◆ WHAT THIS TASK INVOLVES ◆
Reproduce each of the records below word for word, leaving out the pictures.

◆ TASK INPUTS ◆
_ _ _
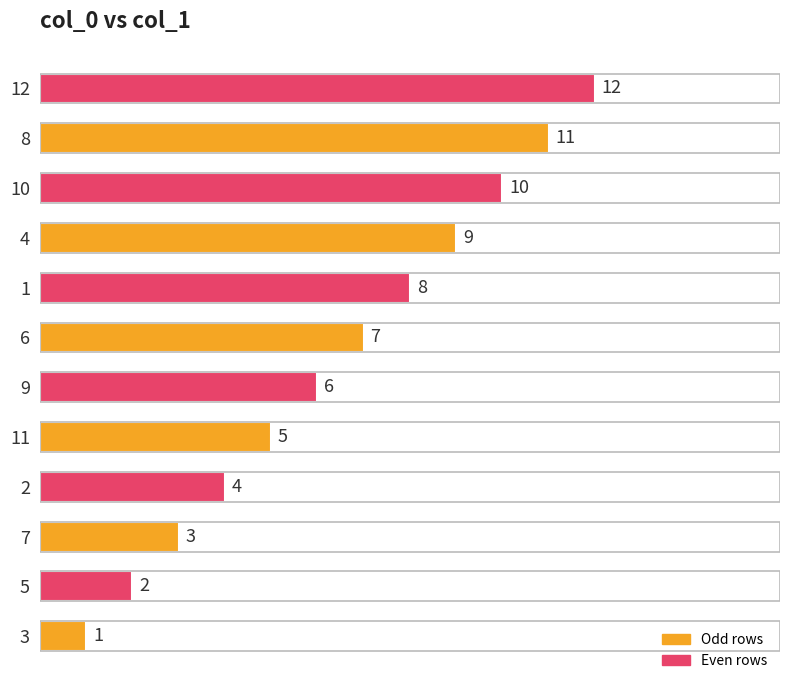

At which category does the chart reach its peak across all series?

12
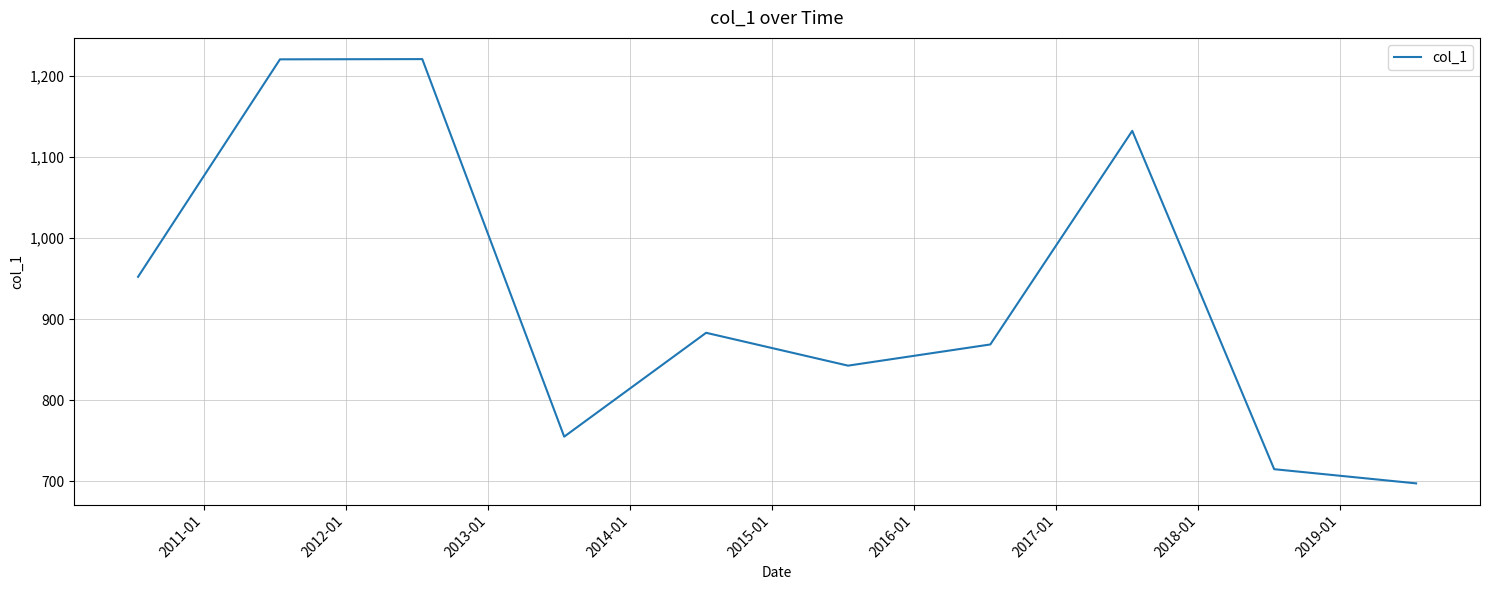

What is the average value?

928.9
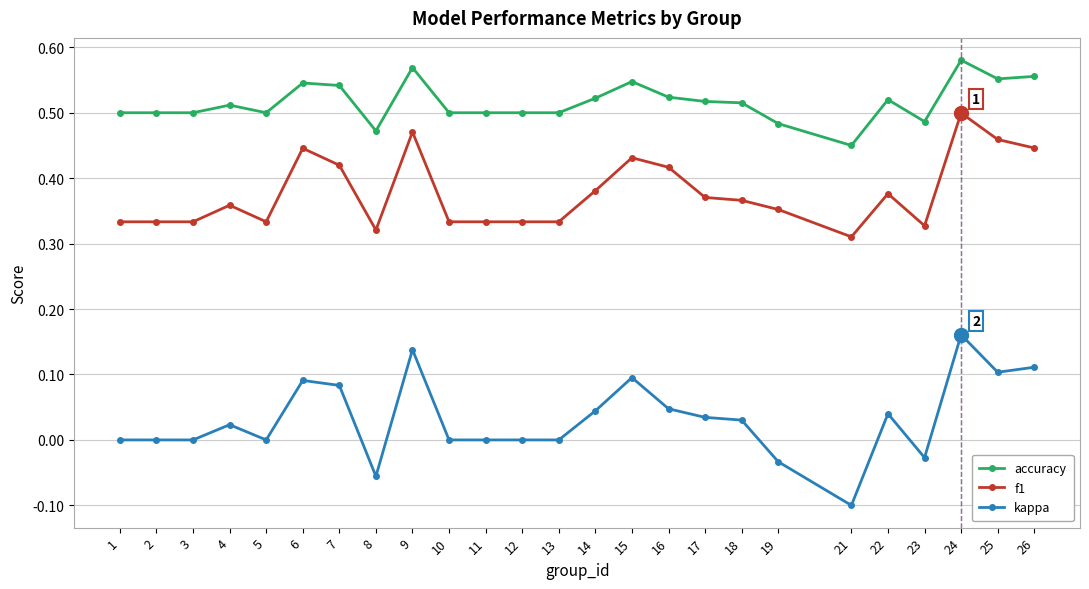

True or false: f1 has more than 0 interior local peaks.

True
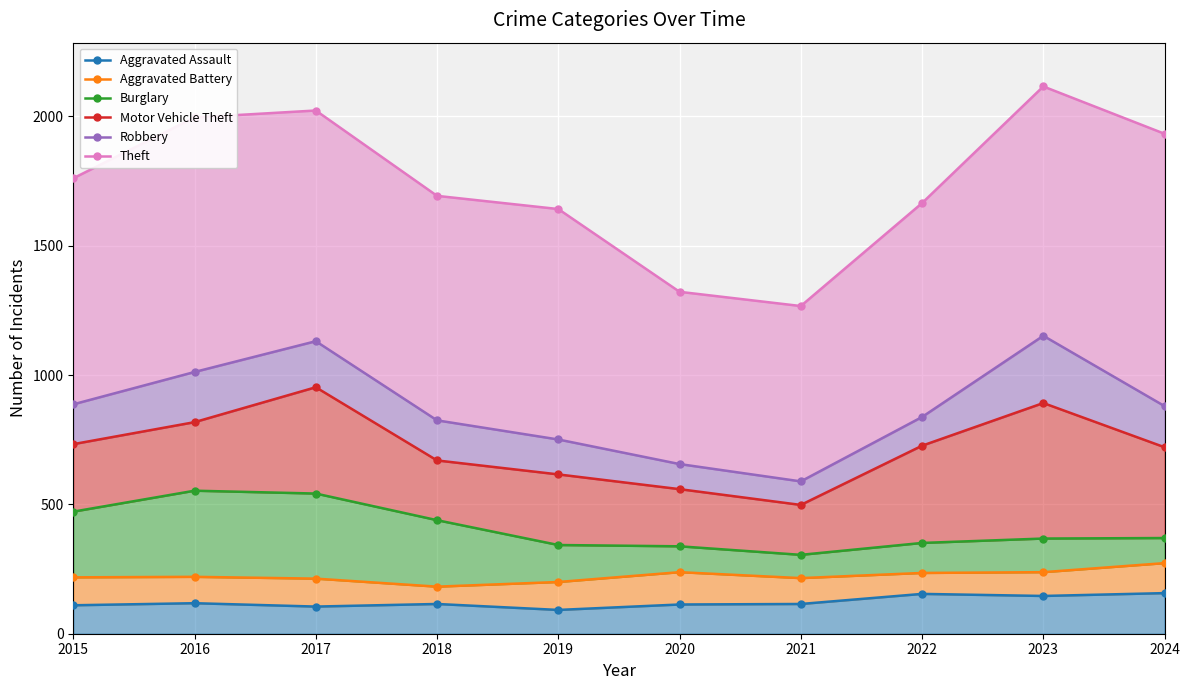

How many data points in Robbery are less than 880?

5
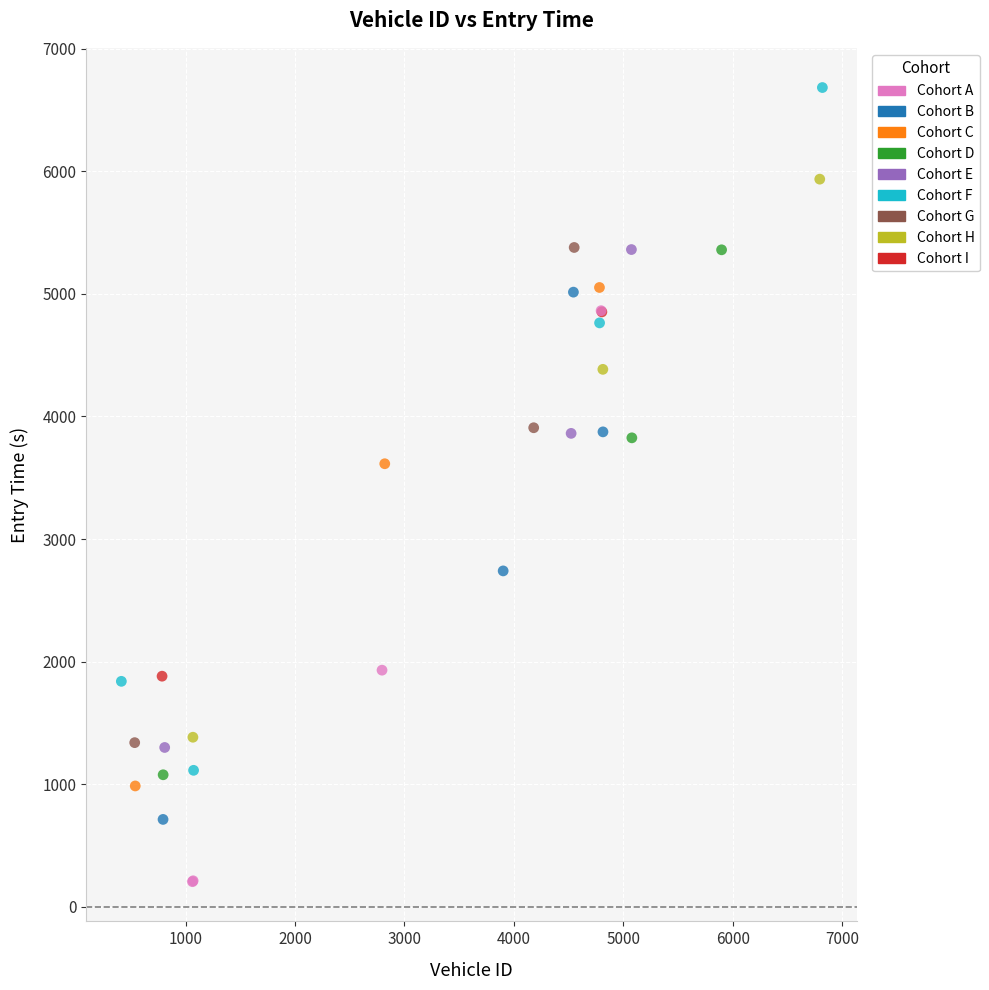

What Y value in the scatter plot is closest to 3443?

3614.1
_ _ _
◆ RESPONSE TO THIS TASK ◆
At which category does the chart reach its peak across all series?

12

What is the average value?

928.9

True or false: f1 has more than 0 interior local peaks.

True

How many data points in Robbery are less than 880?

5

What Y value in the scatter plot is closest to 3443?

3614.1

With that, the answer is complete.